И все же, найдя в себе силы, она поднялась на цыпочки и тихо сказала: «Юл, Юл!..» – как в детстве, когда играли в жмурки. Обернувшись и вглядевшись в ее полные слез глаза, он отшатнулся. Ужас, боль, страдание – всё разом отразилось на его лице. «Боже! Что они с тобой сделали!» – простонал он. А она побежала прочь, не разбирая дороги, – все равно куда, хоть под поезд… Догнав ее, Георгий услышал: «Спасибо за ту правду, которую я увидела на твоем лице».

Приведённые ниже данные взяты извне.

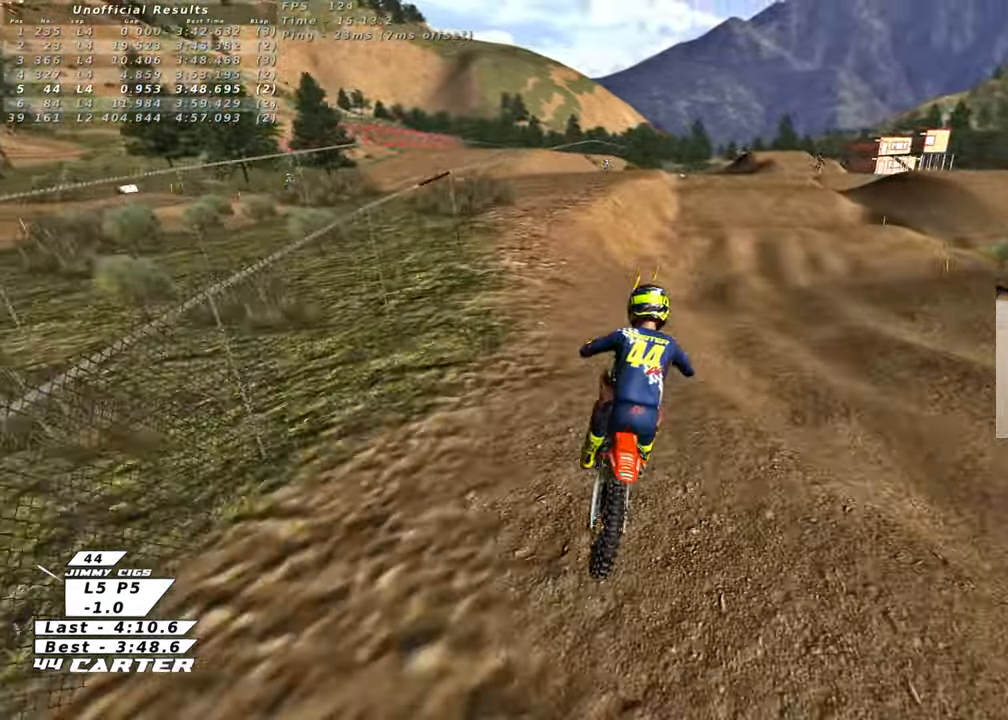
{"buttons": ["R2"], "left_stick": "down", "right_stick": "center", "events": [[100, "left_stick", "center"], [117, "A", "down"], [233, "A", "up"], [450, "left_stick", "down"]]}
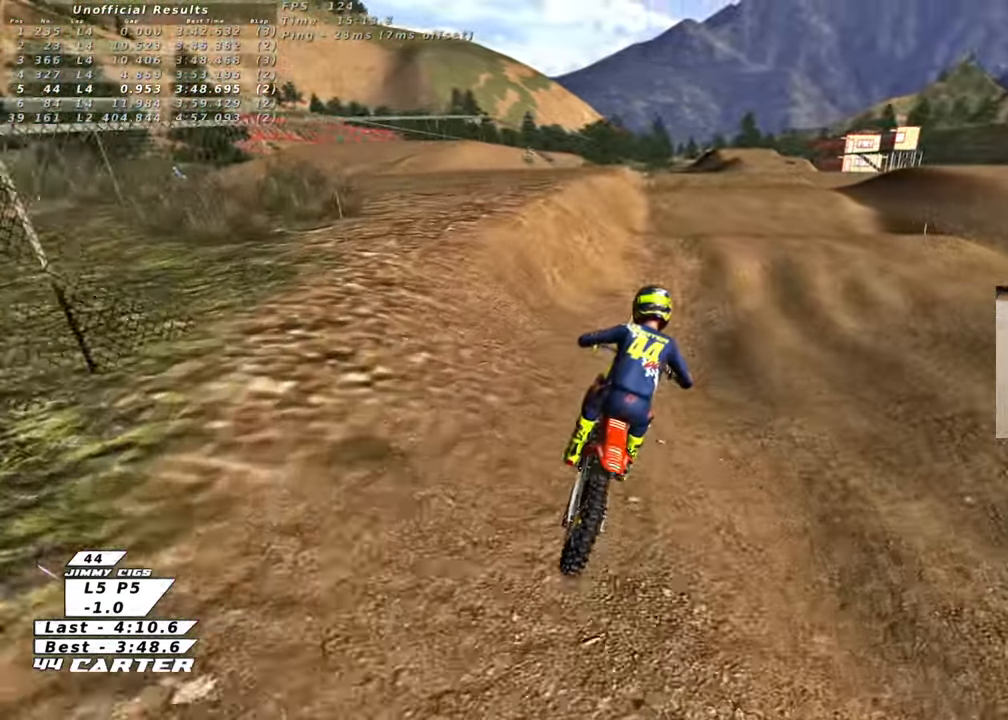
{"buttons": ["R2"], "left_stick": "up-left", "right_stick": "center", "events": [[233, "left_stick", "center"], [383, "left_stick", "up-left"]]}
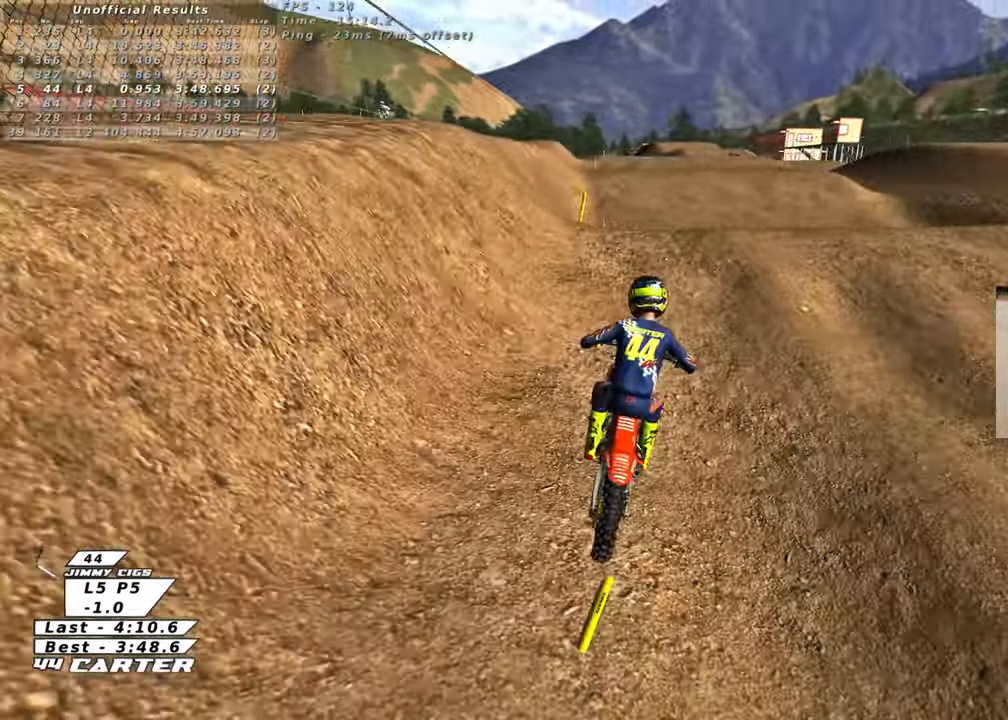
{"buttons": ["R2"], "left_stick": "down-left", "right_stick": "left", "events": [[17, "A", "down"], [17, "left_stick", "up-right"], [100, "A", "up"], [150, "left_stick", "center"], [200, "A", "down"], [250, "A", "up"], [250, "left_stick", "down-left"], [483, "right_stick", "left"]]}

Мария Ростиславовна уехала в Киев. С Георгием Евгеньевичем они дружили всю оставшуюся жизнь, ездили друг к другу в гости. Он не раз предлагал ей пожениться, но она не сумела забыть той встречи на вокзале и не могла позволить себе сделать несчастным любимого человека. Их платонический роман вызывал восторг у одних и осуждение у других. Когда пожилая актриса собиралась в Москву, друзья любовались ею: новые платьица, шляпки, песенки под нос. Георгий Евгеньевич уже был женат, и соседи возмущенно сплетничали, но влюбленные не замечали ничего. Они были выше этого, как и в страшные годы ссылки. Холодовский, известный ученый-атомщик, доктор технических наук, не скрывал своей связи с каторжанкой и открыто оказывал ей поддержку. Чего ж бояться теперь? Капнист жила им, горела этой любовью. И прощала его чрезмерную жесткость. Георгий обидит – Мария страдает, умирает. Георгий позвонит – Мария порхает. И не надо никакой физической близости!
Смогла бы она создать семью? Нет. Вокруг нее всегда было много людей, в доме постоянно кто-то находился, гостил, но жить с Марией Ростиславовной не смогла бы даже дочь. Энергетика, воля, привычки, чудачества диктовали ей свои условия жизни – только одна, только сама…
В Киеве у Марии Капнист не было ни жилья, ни работы. Но она выбрала именно этот город. Первое время ночевала на вокзалах, в скверах, телефонных будках. Работала массажисткой. Приходила на киностудию имени Довженко, бродила по павильонам.
Постепенно до нее доходили вести о судьбе родных. Мама, Анастасия Дмитриевна, умерла в 1945-м. Братья выжили, правда, пошли разными путями. Григорий отсидел, впоследствии стал архитектором. Андрей изменил фамилию на «Копнист» и потому смог получить высшее образование. Потом раскаивался, переживал, просил у родных прощения.
Но тут Марии Ростиславовне улыбнулась удача: благодаря тому, что в 1958 году праздновалось 200-летие Василия Васильевича Капниста, Союз писателей вспомнил о прямом потомке громаднейшего рода. Ей дали путевку в Коктебель, где она немного окрепла, отдохнула, подлечилась.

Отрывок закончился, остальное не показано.